BancorpSouth has helped accommodate referrals by setting up a call center in Tupelo for homeowners insurance and other retail products.
Mr. Threadgill said he aims to boost profitability. Last year the agencies' profit margin was 27%; the goal is 30% within 24 months, and integrating back-office operations should get him part of the way, he said. "We have just begun to recognize the savings of integrating these three agencies."
The agencies have begun sharing software, and three months ago BancorpSouth hired a marketing executive to represent all the agencies in meetings with third-party providers, Mr. Threadgill said.
Long-term the banking company is looking for more insurance acquisitions. "I'd like to expand my insurance footprint to include the entire bank footprint," Mr. Threadgill said. "It's hard to provide insurance service in Tennessee from Mississippi or Arkansas."
But Cynthia Saccocia of MasterCard's TowerGroup in Needham, Mass., said that years of consolidation in the insurance brokerage field have brought price inflation, and that many of the best acquisition candidates are no longer available.
"Prices are still relatively high," said Ms.
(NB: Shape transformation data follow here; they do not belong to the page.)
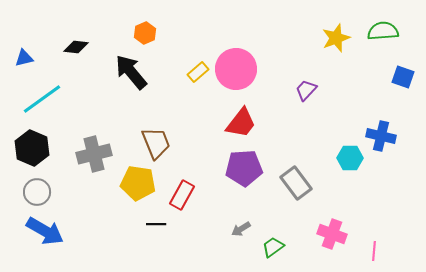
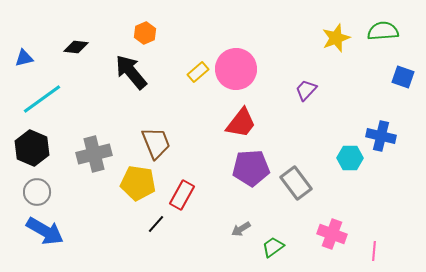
purple pentagon: moved 7 px right
black line: rotated 48 degrees counterclockwise
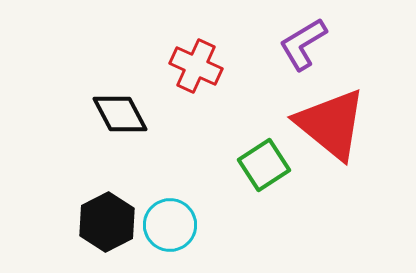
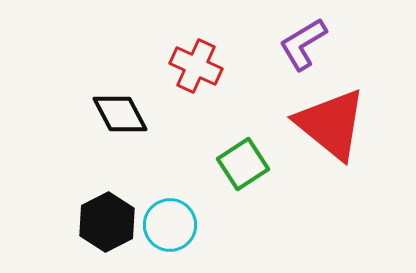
green square: moved 21 px left, 1 px up
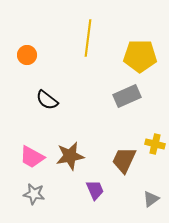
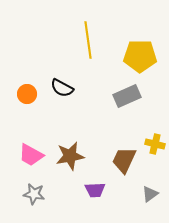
yellow line: moved 2 px down; rotated 15 degrees counterclockwise
orange circle: moved 39 px down
black semicircle: moved 15 px right, 12 px up; rotated 10 degrees counterclockwise
pink trapezoid: moved 1 px left, 2 px up
purple trapezoid: rotated 110 degrees clockwise
gray triangle: moved 1 px left, 5 px up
Saccocia, TowerGroup's director of insurance. "It's tough to find a good-quality agency these days that's still relatively stand-alone."
But Mr. Threadgill insists that it is possible - even after Katrina.
"There are still a number of outstanding agencies available that have elected to remain independent," he said. "My job is to convince them that being part of a larger organization actually enhances their ability to grow revenues and provides them with liquidity as well as clout with carriers."